Every quarter, a planning engineer would file a ticket asking for interval data on a specific feeder so they could study a distributed energy resource interconnection or evaluate transformer loading under an EV-adoption scenario. Every quarter, the head-end vendor’s extract took two to three weeks. By the time the data arrived, the question had moved on, the assumptions had drifted, or the regulator had asked something new. Meanwhile billions of 15-minute interval reads sat in a system that treated analytic access as an exception case.
The fix was not to replace the head-end. It was to copy it.
We stood up a partitioned analytics warehouse alongside the head-end and built a near-real-time replication of the meter-event and interval-read streams into it.
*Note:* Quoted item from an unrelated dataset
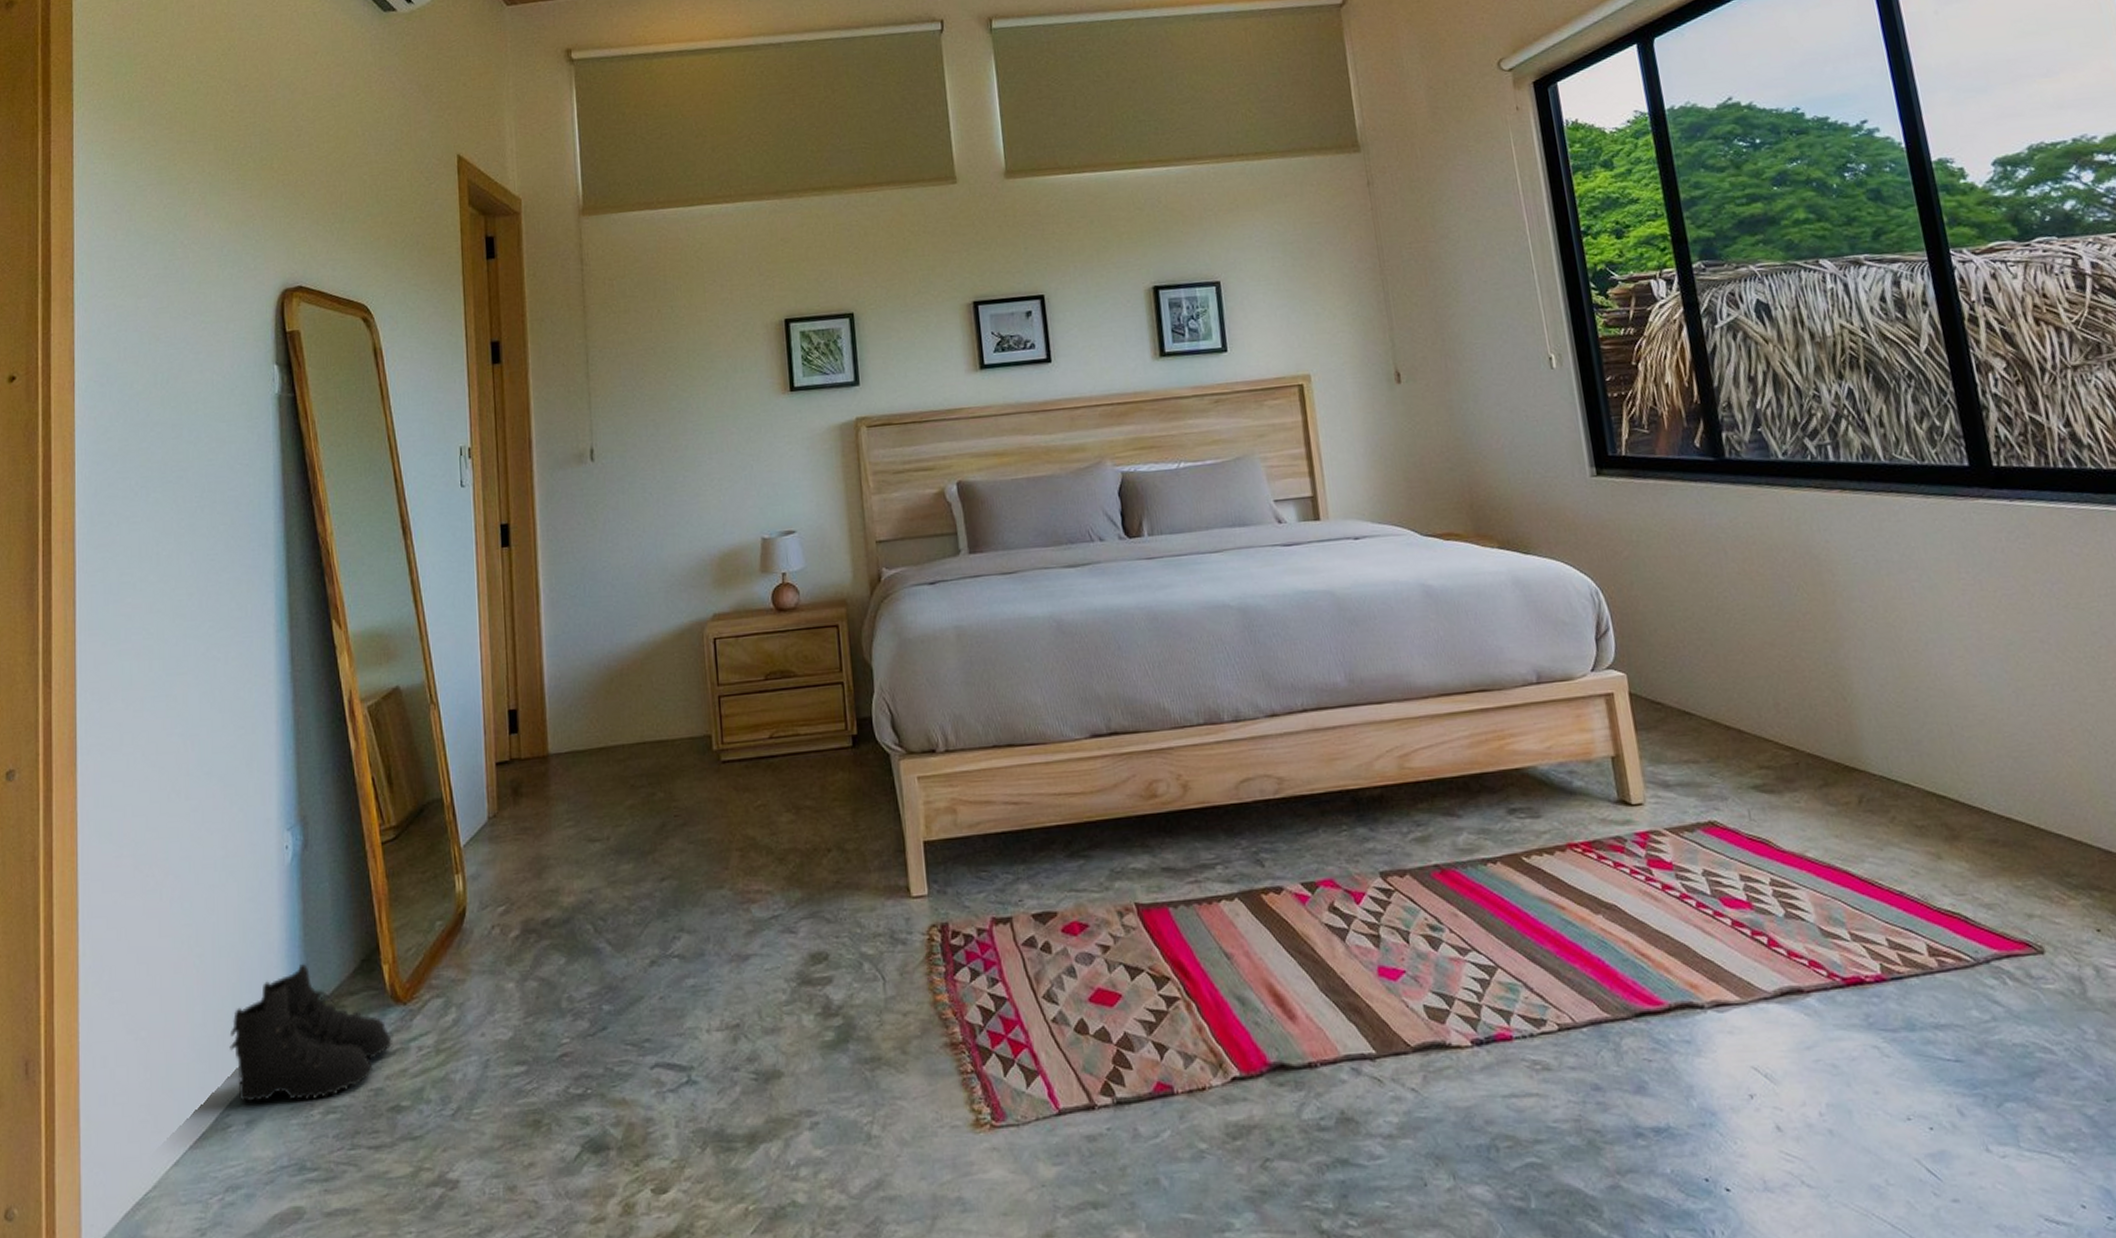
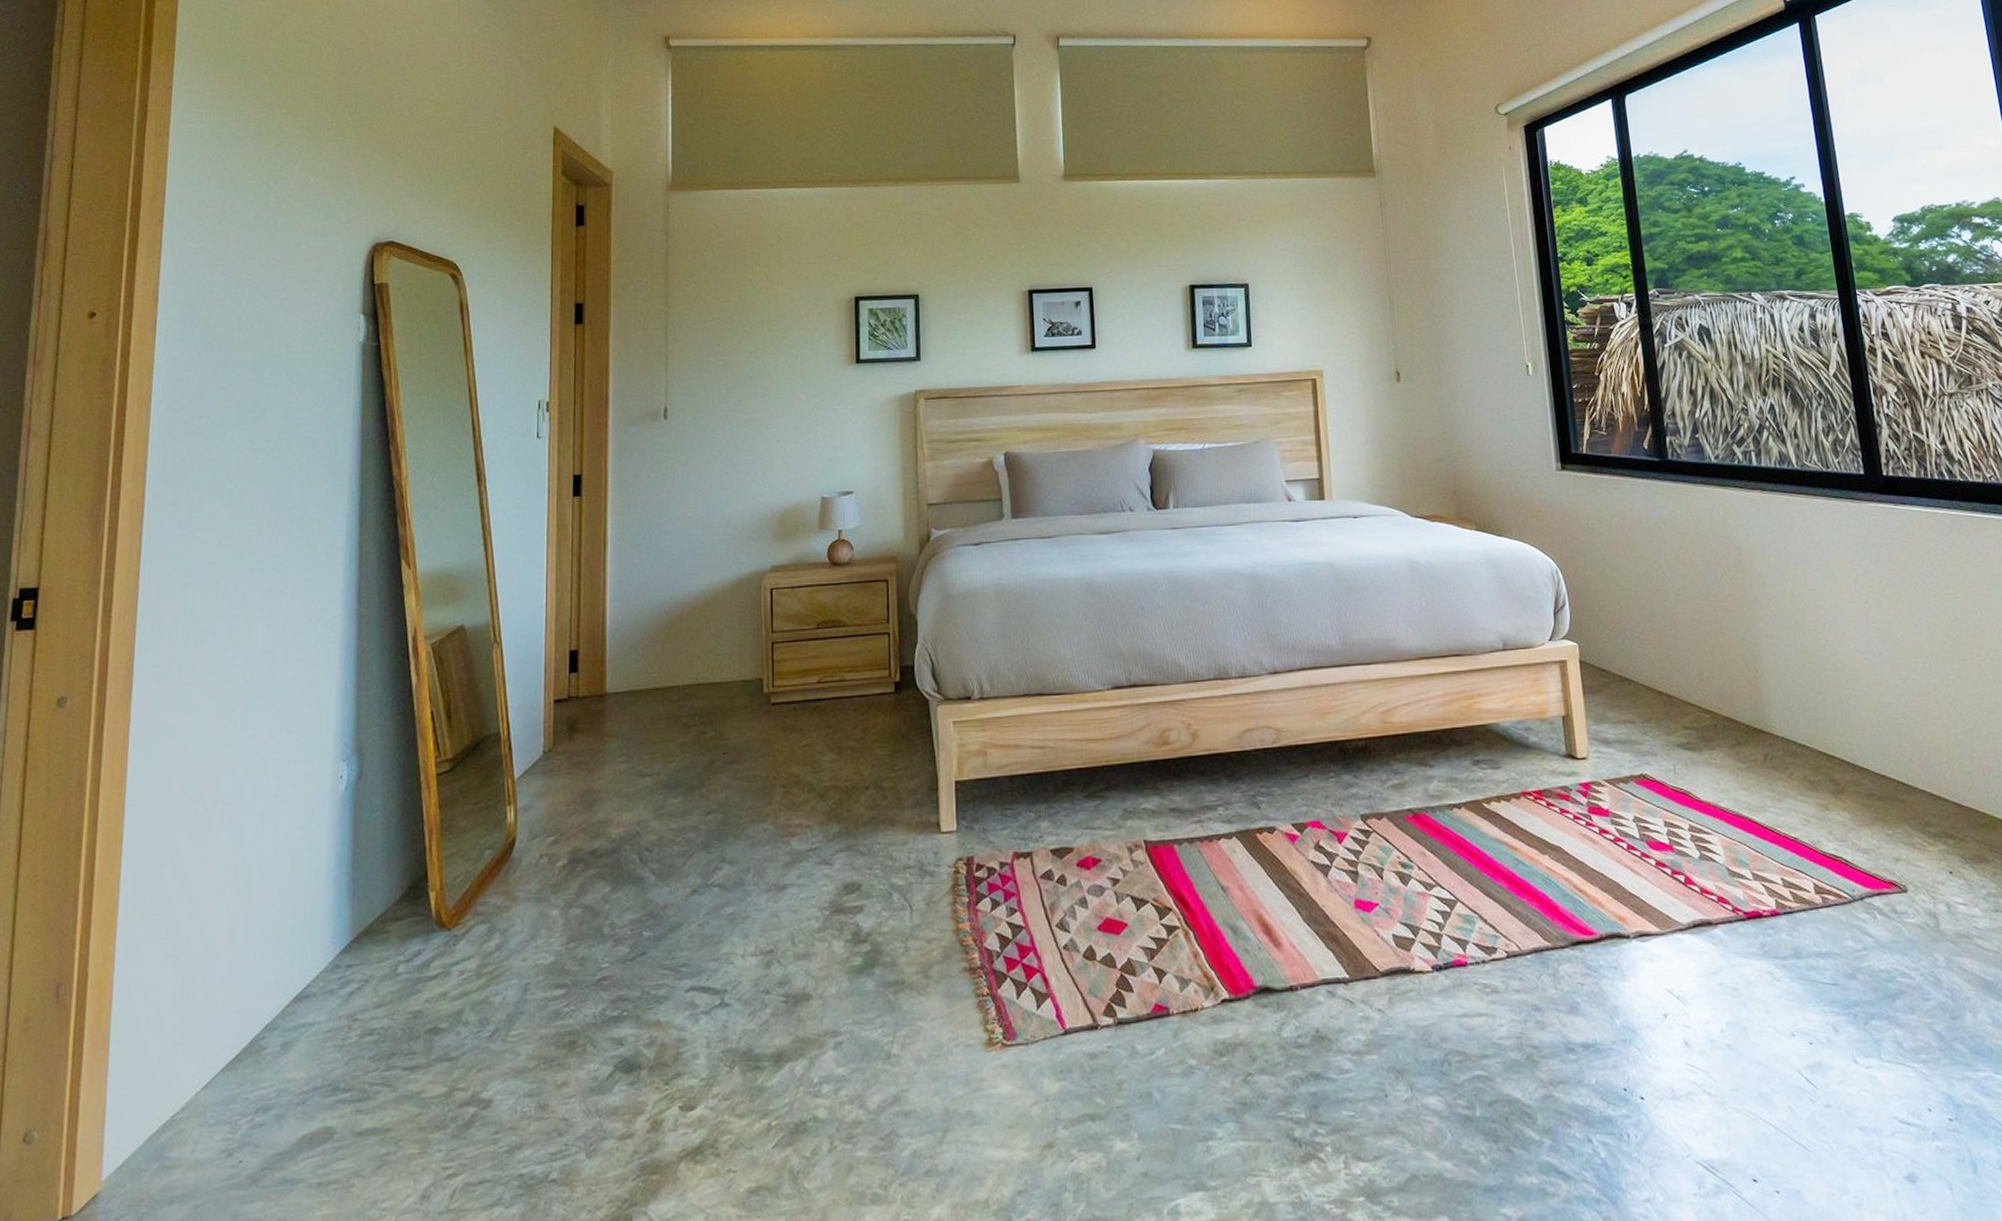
boots: present [229,964,392,1102] -> none [270,890,434,1025]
The first hard problem was time: meters reported in local clock with daylight-saving boundaries, the head-end stored in a mix of UTC and operator time, and downstream systems each made different assumptions. We normalized everything to a single utility-wide time standard and documented the rule. The second hard problem was identity: meters move, premises change, feeders get reconfigured during storm restoration. We conformed the meter-to-premise-to-feeder relationship against the GIS system of record and built a slowly-changing dimensional model so that historical analyses could pin to the topology that existed on the date being studied, not the topology of today.
With the foundations laid, the rest was leverage. Standard load-shape aggregations — feeder, substation, rate class, hour-of-year — were materialized on a daily schedule. Planning engineers got a SQL workbench and a small library of parameterized notebooks for the most common studies: DER interconnection screening, feeder-load forecasting, EV-load impact, transformer loading. A governance layer enforced the regulator’s data-handling requirements through automated row-level controls rather than human review.
Studies that took weeks now take hours. EV-load forecasts at the feeder level now drive the utility’s ten-year capital plan with assumptions traceable directly to the underlying interval data. Quarterly regulatory filings ship on time with documented lineage from the filing back to the meter read.
The next phase, currently in flight, extends the same model to non-metered grid-edge data — substation SCADA, weather, distributed generation telemetry — to support real-time situational awareness for the operations group.